Si en algo me destaco, no es en cómo analizo las jugadas, sino por mi intuición. Ella me lleva a descartar en segundos la inmensa mayoría, para elegir la mejor.

 Una vez en la sala de juego busqué la mesa con mi nombre, mientras la euforia de estar en el torneo que determinaría quién, como campeón europeo, clasificaría para el próximo interzonal en el que se elegiría al desafiante del campeón del mundo de partidas rápidas, aceleraba el ritmo de mi corazón. Aquí se desarrollaría la encarnizada lucha.

Como en la ópera, ¿representaríamos en la competencia la tragedia de las debilidades humanas?

Era momento de iniciar el ejercicio de concentración que solía hacer antes de cada partida. Por más que me relajé y concentré, no podía apartar a Desdémona de mi mente, cantando antes de morir. ¿Sería una premonición? En mis partidas, la dama debía vivir para que yo obtuviera un buen puntaje en el torneo. Haría valer su capacidad de atacar de manera directa y destruir las defensas de mis oponentes. Sabía que no me iba a defraudar. Yo no era Otelo, creía en mi dama, y con esa confianza inicié la primera de mis partidas. Esa, y la siguiente, transcurrieron sin sobresaltos, en el clima predecible de sonidos que se van diluyendo a medida que uno enfoca la atención en el juego.

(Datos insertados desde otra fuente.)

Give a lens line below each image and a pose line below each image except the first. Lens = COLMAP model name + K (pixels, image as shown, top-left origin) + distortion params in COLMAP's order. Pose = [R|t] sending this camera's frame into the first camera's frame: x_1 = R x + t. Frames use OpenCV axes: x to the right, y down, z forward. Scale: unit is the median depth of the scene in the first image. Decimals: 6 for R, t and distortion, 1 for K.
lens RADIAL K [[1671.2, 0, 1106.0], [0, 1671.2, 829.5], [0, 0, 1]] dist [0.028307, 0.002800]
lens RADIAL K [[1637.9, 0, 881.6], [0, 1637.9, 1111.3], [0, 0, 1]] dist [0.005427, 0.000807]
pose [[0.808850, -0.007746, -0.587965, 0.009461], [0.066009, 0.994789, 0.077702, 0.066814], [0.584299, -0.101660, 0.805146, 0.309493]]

Sin desmerecer a mis contrincantes debo admitir que en esa primera jornada mi intuición estaba alineada con mi habilidad. Le gané a mis dos primeros contrincantes y me sentí preparado para la próxima partida. Cuando llamaron a un receso no me moví de mi lugar. Había advertido que un par de jugadores cambiaron las sillas para robar la suerte de su oponente. Yo lo había hecho en una oportunidad y me dio resultado; aunque lo más acertado es que fuera esa palabra en la que los jugadores de ajedrez no creemos. En la tercera partida había obtenido el dominio de la casilla d5; mi intuición me decía que sería decisiva para ganar, cuando ocurrió algo inesperado: se activó una alarma de inusitada intensidad. La chicharra parecía ir creciendo en decibeles, al tiempo que una cadena de carteles de neón, iluminaban intermitentes la inscripción FIRE.

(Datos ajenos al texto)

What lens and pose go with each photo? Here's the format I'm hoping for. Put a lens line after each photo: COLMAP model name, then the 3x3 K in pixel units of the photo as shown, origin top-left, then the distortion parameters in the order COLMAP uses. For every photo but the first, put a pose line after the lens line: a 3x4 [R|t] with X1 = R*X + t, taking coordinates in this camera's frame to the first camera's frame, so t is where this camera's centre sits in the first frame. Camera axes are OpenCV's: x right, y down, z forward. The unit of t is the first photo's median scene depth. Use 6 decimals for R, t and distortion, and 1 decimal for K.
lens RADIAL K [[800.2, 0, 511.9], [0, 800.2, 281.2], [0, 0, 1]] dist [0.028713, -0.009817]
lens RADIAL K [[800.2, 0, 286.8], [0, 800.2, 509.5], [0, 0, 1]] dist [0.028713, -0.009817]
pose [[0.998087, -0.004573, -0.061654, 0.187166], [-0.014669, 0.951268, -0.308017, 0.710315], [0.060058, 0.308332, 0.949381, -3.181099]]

 Llegué a observar a lo lejos otros dos carteles que indicaban EXIT, y debajo de ellos una cantidad de gente precipitándose para salir, posiblemente los jurados y supervisores. Recién allí percibí con dificultad la situación general, cuando mis ojos comenzaron a lagrimear por el humo y me faltó el aire. El panorama era el de un hormiguero recién aplastado: a falta de lazos habituales, cada quien hacía lo que podía, pero presos del caos y la desorganización. Tanteé el maletín que estaba en el piso, tomé el celular y fotografié la posición que yo creía me era tan favorable. Serviría de prueba si se reanudaba el torneo. Antes de intentar escapar del siniestro observé la foto. Quedé aterrorizado. En el lugar de dama blanca estaba Desdémona; mientras que el rey negro era Otelo, blandiendo una espada. Con un rápido movimiento arranqué a Desdémona del tablero; hasta sentí el filo de la espada de Otelo cortar el aire. Huí apretando a Desdémona contra mi corazón.

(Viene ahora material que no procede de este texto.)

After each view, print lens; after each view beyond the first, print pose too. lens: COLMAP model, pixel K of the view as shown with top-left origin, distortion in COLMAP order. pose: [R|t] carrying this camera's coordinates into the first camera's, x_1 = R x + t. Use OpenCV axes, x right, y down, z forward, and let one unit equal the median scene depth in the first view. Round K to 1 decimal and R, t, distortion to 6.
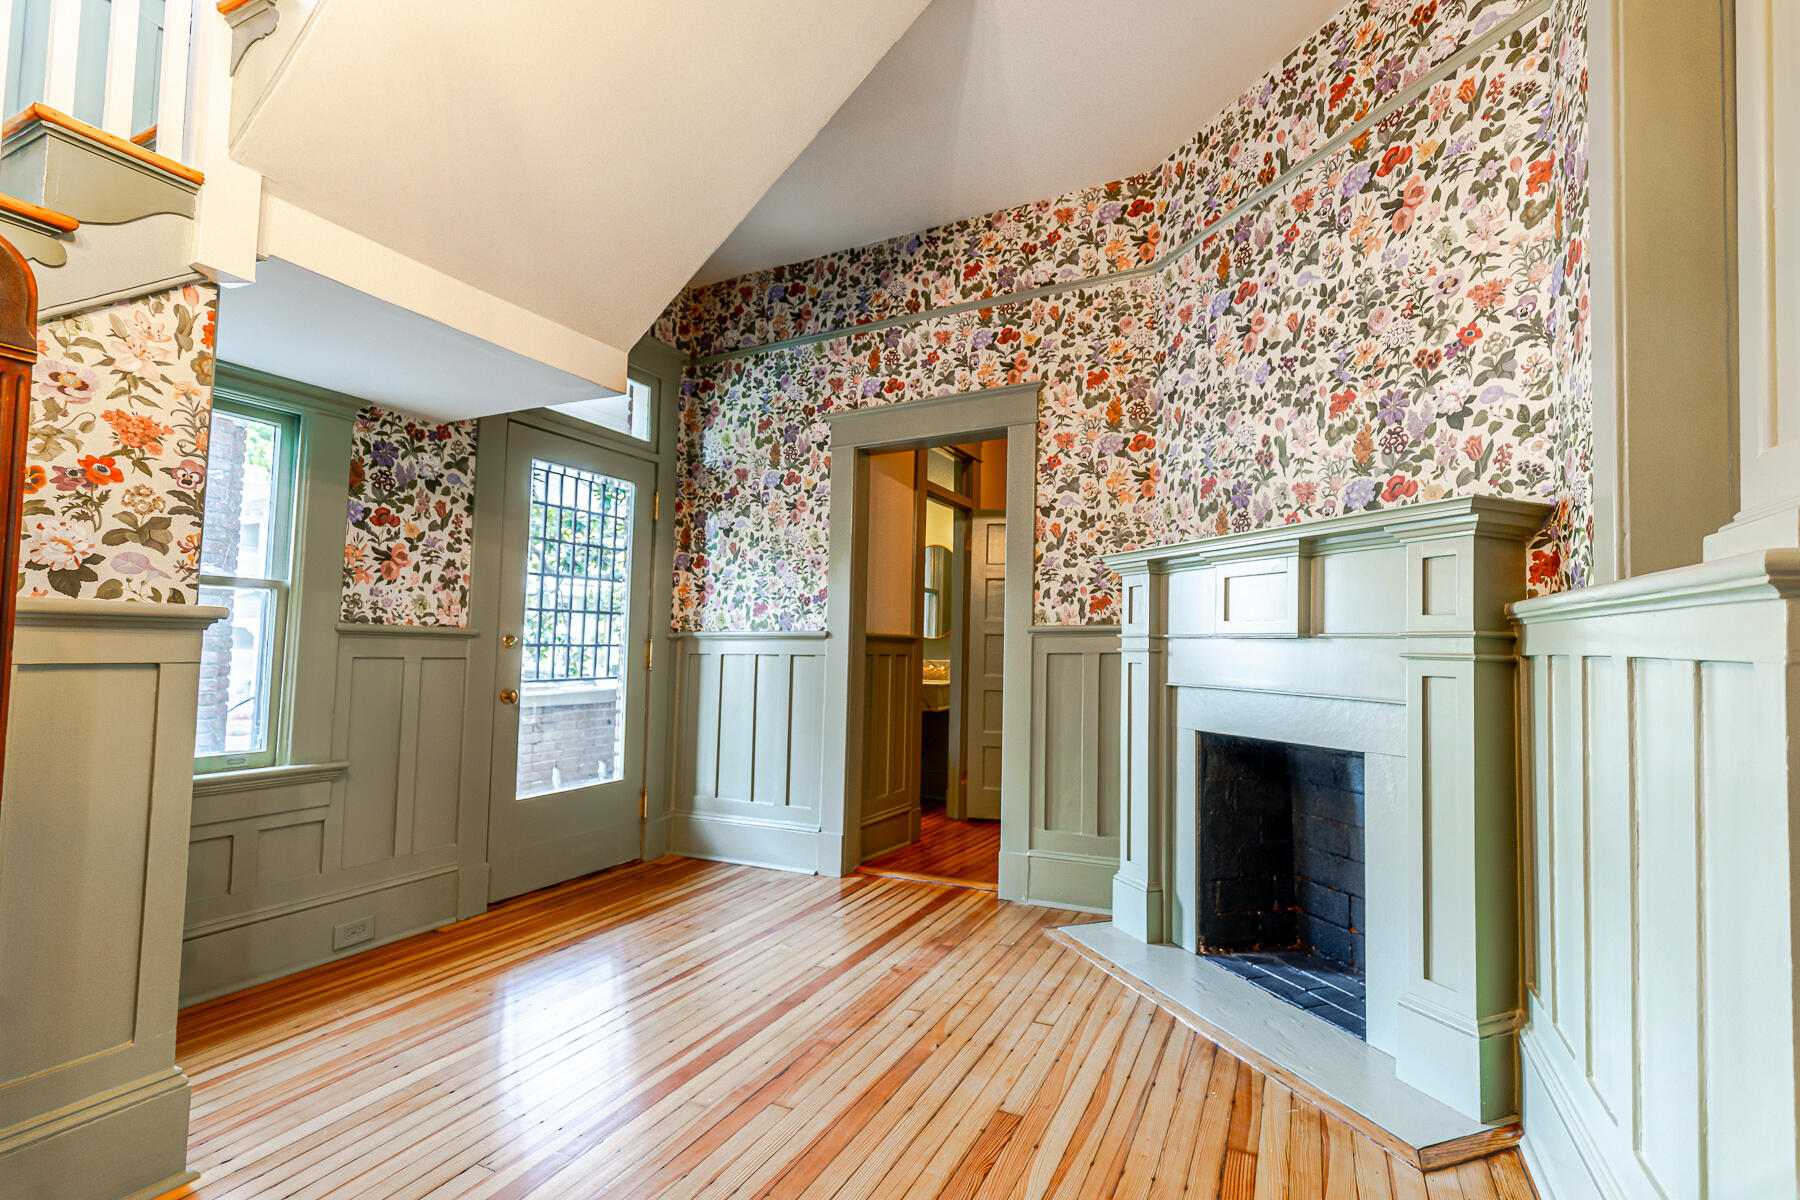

En un instante toda la sala se llenó de humo. Muchos de los asistentes que habían salido en cuanto empezó a sonar la sirena, se encontraban en el suelo dando bocanadas, en busca de un aire menos contaminado que respirar. Yo me había quitado la chaqueta, utilizándola de mascarilla para respirar a través de la tela, pero cada vez costaba más. Con cada inhalación, el humo iba penetrando más y más en los tejidos. El olor y sabor a quemado se incrustaba en la nariz y la garganta, fagocitando el oxígeno a su paso. Una sensación de mareo empezaba a nublar mi mente mientras Otelo sonaba en mi cabeza, cada vez con mayor intensidad. Tener a Desdémona a mi lado era lo único que me mantenía con fuerzas para buscar una salida. Los cadáveres se iban amontonando dentro del local, cada vez era más difícil avanzar, cada vez el hueco era menor y la sensación de agobio aumentaba. Caí al suelo sin sentido.

Fue el canto de una mujer, según dijeron los bomberos, lo que los guió a mi lado; aunque nunca la hallaron. ¿Cómo lo harían si la tenía incrustada en mi corazón?